**Camera geometry data:**
=-=-=
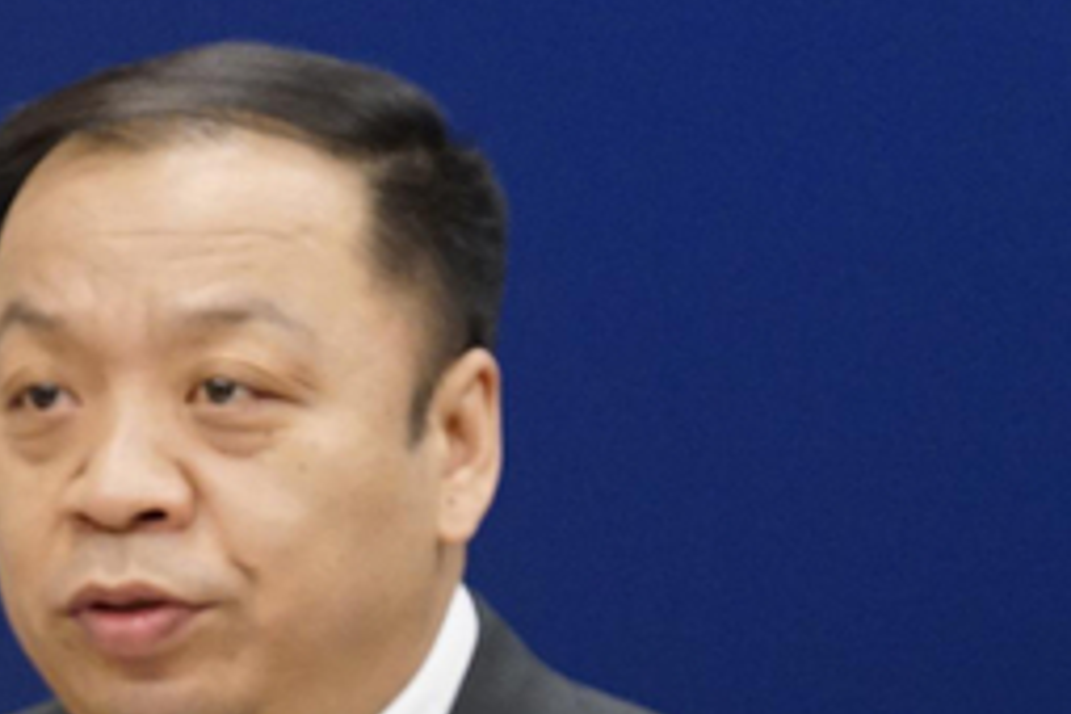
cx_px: -101
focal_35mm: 985
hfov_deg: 2.1
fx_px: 29301
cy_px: 748
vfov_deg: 1.4
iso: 4000
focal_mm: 359
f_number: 6.3
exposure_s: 1/400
=-=-=
**Problem description:** Copy all the records word for word and keep the pictures out.

**Reply:**
cx_px: -101
focal_35mm: 985
hfov_deg: 2.1
fx_px: 29301
cy_px: 748
vfov_deg: 1.4
iso: 4000
focal_mm: 359
f_number: 6.3
exposure_s: 1/400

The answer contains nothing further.